Assigned task: Extract every line below, verbatim.

Stored data:
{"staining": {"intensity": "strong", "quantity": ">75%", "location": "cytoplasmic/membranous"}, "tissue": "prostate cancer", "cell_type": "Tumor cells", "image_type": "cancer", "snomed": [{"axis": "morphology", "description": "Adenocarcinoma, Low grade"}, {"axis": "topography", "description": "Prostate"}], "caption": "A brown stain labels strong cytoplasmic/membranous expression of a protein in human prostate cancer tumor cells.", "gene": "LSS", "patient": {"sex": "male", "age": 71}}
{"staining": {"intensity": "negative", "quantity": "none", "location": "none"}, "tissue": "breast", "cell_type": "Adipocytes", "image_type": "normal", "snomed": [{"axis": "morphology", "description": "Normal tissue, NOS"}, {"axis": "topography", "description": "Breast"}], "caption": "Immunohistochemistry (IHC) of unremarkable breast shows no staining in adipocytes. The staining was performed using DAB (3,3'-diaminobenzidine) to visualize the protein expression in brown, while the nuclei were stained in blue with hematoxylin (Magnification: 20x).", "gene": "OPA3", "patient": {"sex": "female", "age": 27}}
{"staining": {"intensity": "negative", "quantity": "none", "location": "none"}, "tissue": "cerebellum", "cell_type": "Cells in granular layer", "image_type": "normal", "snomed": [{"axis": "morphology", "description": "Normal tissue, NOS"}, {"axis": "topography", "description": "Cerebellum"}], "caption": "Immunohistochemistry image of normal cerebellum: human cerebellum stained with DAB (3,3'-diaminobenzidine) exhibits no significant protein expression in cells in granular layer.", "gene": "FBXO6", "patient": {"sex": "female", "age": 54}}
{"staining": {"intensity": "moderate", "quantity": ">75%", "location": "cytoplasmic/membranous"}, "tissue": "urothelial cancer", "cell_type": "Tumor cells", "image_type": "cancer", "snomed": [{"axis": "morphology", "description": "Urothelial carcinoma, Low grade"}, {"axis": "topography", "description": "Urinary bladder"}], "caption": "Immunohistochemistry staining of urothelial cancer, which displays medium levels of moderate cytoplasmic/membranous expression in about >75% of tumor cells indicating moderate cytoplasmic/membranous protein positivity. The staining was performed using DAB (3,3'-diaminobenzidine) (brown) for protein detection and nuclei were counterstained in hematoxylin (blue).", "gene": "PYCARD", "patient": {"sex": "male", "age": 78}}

Response for this exercise:
{"staining": {"intensity": "strong", "quantity": ">75%", "location": "cytoplasmic/membranous"}, "tissue": "prostate cancer", "cell_type": "Tumor cells", "image_type": "cancer", "snomed": [{"axis": "morphology", "description": "Adenocarcinoma, Low grade"}, {"axis": "topography", "description": "Prostate"}], "caption": "A brown stain labels strong cytoplasmic/membranous expression of a protein in human prostate cancer tumor cells.", "gene": "LSS", "patient": {"sex": "male", "age": 71}}
{"staining": {"intensity": "negative", "quantity": "none", "location": "none"}, "tissue": "breast", "cell_type": "Adipocytes", "image_type": "normal", "snomed": [{"axis": "morphology", "description": "Normal tissue, NOS"}, {"axis": "topography", "description": "Breast"}], "caption": "Immunohistochemistry (IHC) of unremarkable breast shows no staining in adipocytes. The staining was performed using DAB (3,3'-diaminobenzidine) to visualize the protein expression in brown, while the nuclei were stained in blue with hematoxylin (Magnification: 20x).", "gene": "OPA3", "patient": {"sex": "female", "age": 27}}
{"staining": {"intensity": "negative", "quantity": "none", "location": "none"}, "tissue": "cerebellum", "cell_type": "Cells in granular layer", "image_type": "normal", "snomed": [{"axis": "morphology", "description": "Normal tissue, NOS"}, {"axis": "topography", "description": "Cerebellum"}], "caption": "Immunohistochemistry image of normal cerebellum: human cerebellum stained with DAB (3,3'-diaminobenzidine) exhibits no significant protein expression in cells in granular layer.", "gene": "FBXO6", "patient": {"sex": "female", "age": 54}}
{"staining": {"intensity": "moderate", "quantity": ">75%", "location": "cytoplasmic/membranous"}, "tissue": "urothelial cancer", "cell_type": "Tumor cells", "image_type": "cancer", "snomed": [{"axis": "morphology", "description": "Urothelial carcinoma, Low grade"}, {"axis": "topography", "description": "Urinary bladder"}], "caption": "Immunohistochemistry staining of urothelial cancer, which displays medium levels of moderate cytoplasmic/membranous expression in about >75% of tumor cells indicating moderate cytoplasmic/membranous protein positivity. The staining was performed using DAB (3,3'-diaminobenzidine) (brown) for protein detection and nuclei were counterstained in hematoxylin (blue).", "gene": "PYCARD", "patient": {"sex": "male", "age": 78}}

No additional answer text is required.